Real-Time Data Engineering For a Cybersecurity Company

A world leader in cybersecurity, a Fortune 500 company, turned to Aligned Research Group to implement a true real-time pipeline for security events for one of their products aimed at telecoms.

With zero-day attacks becoming zero-hour and zero-minute, creating automated data stream processing pipelines becomes critical for keeping an upper hand against bad actors. While the infrastructure for Kafka-based data collection supported millions of networking events per second, most of the processing was done in batch mode of varying frequency.

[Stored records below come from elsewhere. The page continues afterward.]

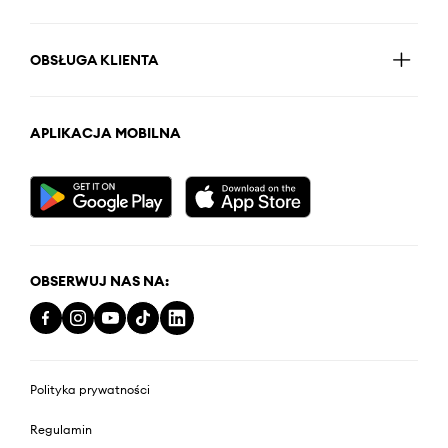
OBSŁUGA KLIENTA
APLIKACJA MOBILNA
OBSERWUJ NAS NA:
Polityka prywatności
Regulamin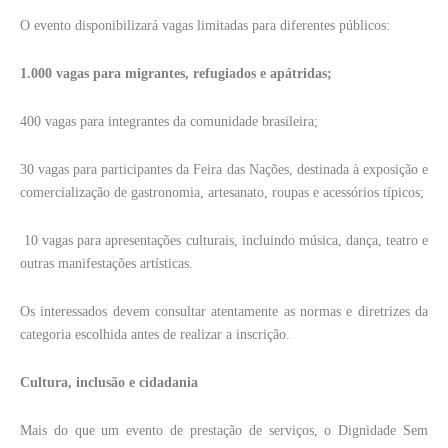
O evento disponibilizará vagas limitadas para diferentes públicos:
1.000 vagas para migrantes, refugiados e apátridas;
400 vagas para integrantes da comunidade brasileira;
30 vagas para participantes da Feira das Nações, destinada à exposição e
comercialização de gastronomia, artesanato, roupas e acessórios típicos;
10 vagas para apresentações culturais, incluindo música, dança, teatro e
outras manifestações artísticas.
Os interessados devem consultar atentamente as normas e diretrizes da
categoria escolhida antes de realizar a inscrição.
Cultura, inclusão e cidadania
Mais do que um evento de prestação de serviços, o Dignidade Sem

Aligned Research Group architects, working closely with the customer’s data science and data engineering teams, designed a hybrid real-time/batch processing pipeline architecture and the implementation and production deployment roadmap. During implementation phase, engineers working on-site and from our US and Porto, Portugal locations, wrote a number of analytic and ETL tools in different languages (Python, C++, Go, Scala), deployed Kubernetes cluster, built CI/CD for automated testing and DevOps, and migrated and rewrote a number of batch processing scripts to fit into the real-time model.

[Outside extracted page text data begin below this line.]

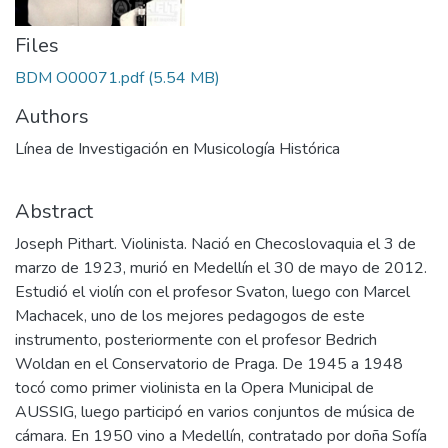
Files
BDM O00071.pdf
(5.54 MB)
Authors
Línea de Investigación en Musicología Histórica
Abstract
Joseph Pithart. Violinista. Nació en Checoslovaquia el 3 de
marzo de 1923, murió en Medellín el 30 de mayo de 2012.
Estudió el violín con el profesor Svaton, luego con Marcel
Machacek, uno de los mejores pedagogos de este
instrumento, posteriormente con el profesor Bedrich
Woldan en el Conservatorio de Praga. De 1945 a 1948
tocó como primer violinista en la Opera Municipal de
AUSSIG, luego participó en varios conjuntos de música de
cámara. En 1950 vino a Medellín, contratado por doña Sofía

Special attention was paid to converting data science algorithms to work in a production, real-time environment. Maintaining flexibility for innovation is critical to continue to develop novel strategies to detect and remediate new attacks, and the design of the DevOps environment optimized for machine learning algorithm reflected this challenge. Creating new data workflows involved optimizing anomaly detection, building a specialized in-memory high-throughput graph engine, and creating other components working together to help detect attacks in real-time. Our supercomputing implementation experience came handy with building several GPU-powered algorithms, including a large-scale implementation of the neural network for deep learning.

Impressed with the robustness of the engineered data processing pipeline and the impact of the real-time analysis on generating security impact, the customer retained Aligned Research Group to continue to work with its engineering team to help improve the pipeline and to add new algorithms.

This project required a combination of several major competencies of Aligned Research Group: scalable data engineering and DevOps, cybersecurity expertise, telecommunication industry knowledge, data science, and experience with massively parallel computing NVIDIA GPGPUs. We played a major role in the design and transformation of data processing pipelines from batch processing to a real-time streaming, reduced latency, improved uptime, and improved effectiveness of the customer’s product. While sensitive nature of this project limits what we can disclose, this customer would be happy to provide the reference for this engagement upon request.